This album by young German pianist
Ragna Schirmer is subtitled "Revisited" probably because it is the artist's second of music by Haydn for the Berlin Classics label. But the word might apply equally well to
Schirmer's programming approach, which mixes Haydn sonatas (no longer rare items) with smaller keyboard works. Such pieces as the "Katharinen-Tänze," a set of 12 minuets (Hob. 9/11) not so commonly heard, and a mixed program that gives listeners a break between the more substantial sonatas makes musical sense.

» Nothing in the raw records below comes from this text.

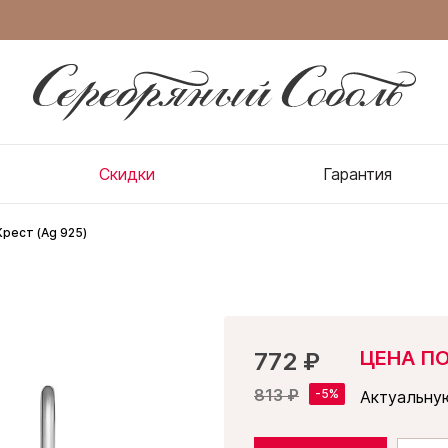
Скидки
Гарантия
Крест (Ag 925)
ЦЕНА П
772 ₽
813 ₽
Актуальну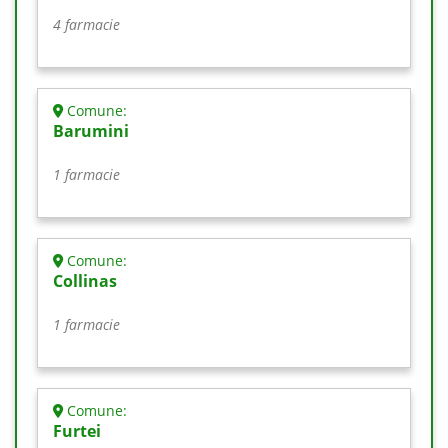
4 farmacie
Comune:
Barumini
1 farmacie
Comune:
Collinas
1 farmacie
Comune:
Furtei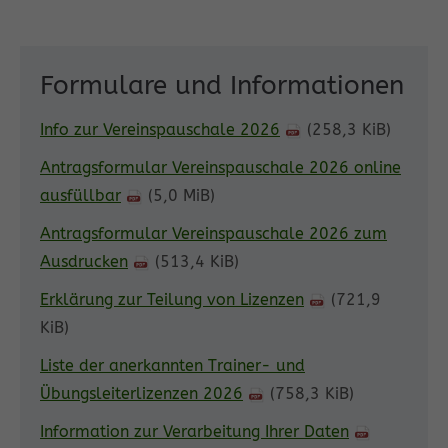
Formulare und Informationen
Info zur Vereinspauschale 2026
(258,3 KiB)
Antragsformular Vereinspauschale 2026 online
ausfüllbar
(5,0 MiB)
Antragsformular Vereinspauschale 2026 zum
Ausdrucken
(513,4 KiB)
Erklärung zur Teilung von Lizenzen
(721,9
KiB)
Liste der anerkannten Trainer- und
Übungsleiterlizenzen 2026
(758,3 KiB)
Information zur Verarbeitung Ihrer Daten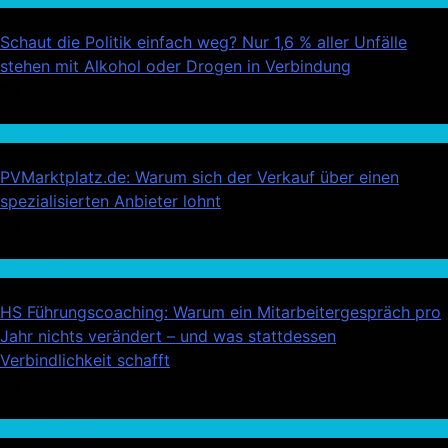
Schaut die Politik einfach weg? Nur 1,6 % aller Unfälle
stehen mit Alkohol oder Drogen in Verbindung
03
Wirtschaft
PVMarktplatz.de: Warum sich der Verkauf über einen
spezialisierten Anbieter lohnt
04
Wirtschaft
HS Führungscoaching: Warum ein Mitarbeitergespräch pro
Jahr nichts verändert – und was stattdessen
Verbindlichkeit schafft
05
Auto / Verkehr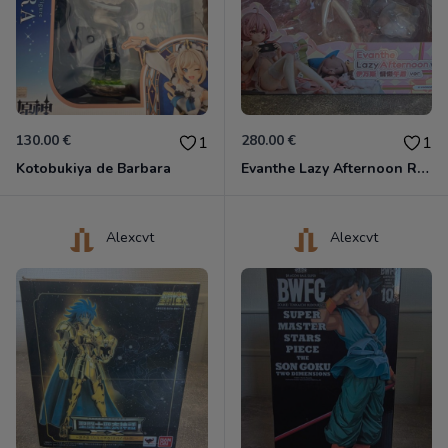
130.00 €
280.00 €
1
1
Kotobukiya de Barbara
Evanthe Lazy Afternoon Red Pride of Eden
Alexcvt
Alexcvt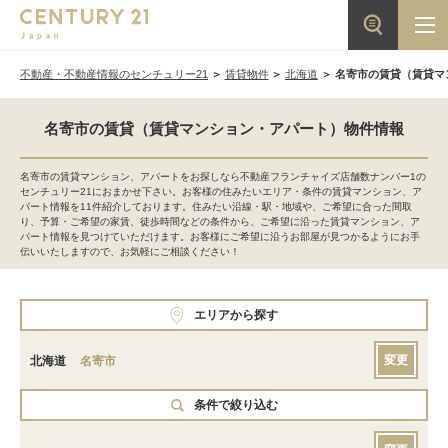
不動産・不動産情報のセンチュリー21
賃貸物件
北海道
名寄市の賃貸（賃貸マ
名寄市の賃貸（賃貸マンション・アパート）物件情報
名寄市の賃貸マンション、アパートをお探しなら不動産フランチャイズ店舗数ナンバー1の
センチュリー21におまかせ下さい。お客様の住みたいエリア・条件の賃貸マンション、ア
パート情報を11件紹介しております。住みたい沿線・駅・地域や、ご希望に合った間取
り、予算・ご希望の家賃、徒歩時間などの条件から、ご希望に沿った賃貸マンション、ア
パート情報を見つけていただけます。お客様にご希望に沿うお部屋が見つかるようにお手
伝いいたしますので、お気軽にご相談ください！
エリアから探す
変更
北海道
名寄市
条件で絞り込む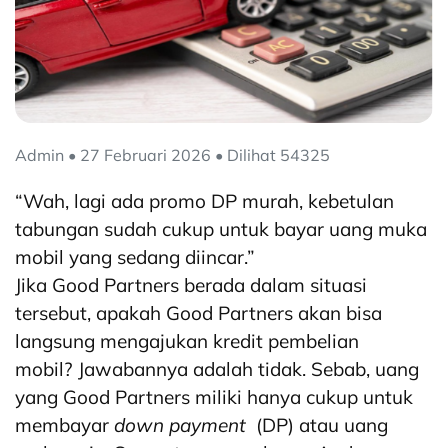
Admin • 27 Februari 2026 • Dilihat 54325
“Wah, lagi ada promo DP murah, kebetulan
tabungan sudah cukup untuk bayar uang muka
mobil yang sedang diincar.”
Jika Good Partners berada dalam situasi
tersebut, apakah Good Partners akan bisa
langsung mengajukan kredit pembelian
mobil? Jawabannya adalah tidak. Sebab, uang
yang Good Partners miliki hanya cukup untuk
membayar
down payment
(DP) atau uang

Schirmer further breaks those minuets up into three groups of four, which is perhaps just how a pianist of Haydn's time would have done it. They're fascinating little works, not out-and-out humorous like so many of Haydn's symphonic minuets, but little fields of experiment in which Haydn used a simple canvas to work out details of his musical language, such as how long a slightly unorthodox harmony could be left to hang or what weight an interval outside the conventional triad could bear. The keyboard sonatas themselves, though they pose few technical difficulties, have lately shown themselves susceptible to an extraordinary range of interpretations. Next to such auteur-like creations as
Marc-André Hamelin's sonata performances,
Schirmer's are circumspect, but they're clear, detailed, lightly witty where necessary, perhaps cognizant of fortepiano interpretations. She takes the repeats, often ornamenting them.
Schirmer has picked up prizes and critical acclaim in Germany itself, and she seems to be an avatar of the postwar German school, capable of agile, sparkling performances that never flag or waver. It's no surprise that she's taken to Haydn; his sonatas are full of quirky little utterances that she succeeds in honing into sharp bits of rhetoric. It's possible that a single disc would have allowed her to do what she wanted to do; the second disc here, with its piano transcription of the variations on "Gott erhalte Franz den Kaiser," from the String Quartet in C major, Op. 76/3, and another transcription of a piece for flute-clock, is on the thin side. But the engineering represents one of Berlin Classics' finer efforts, and in general this is a release that will cause a lot of listeners to "revisit" Haydn's keyboard music.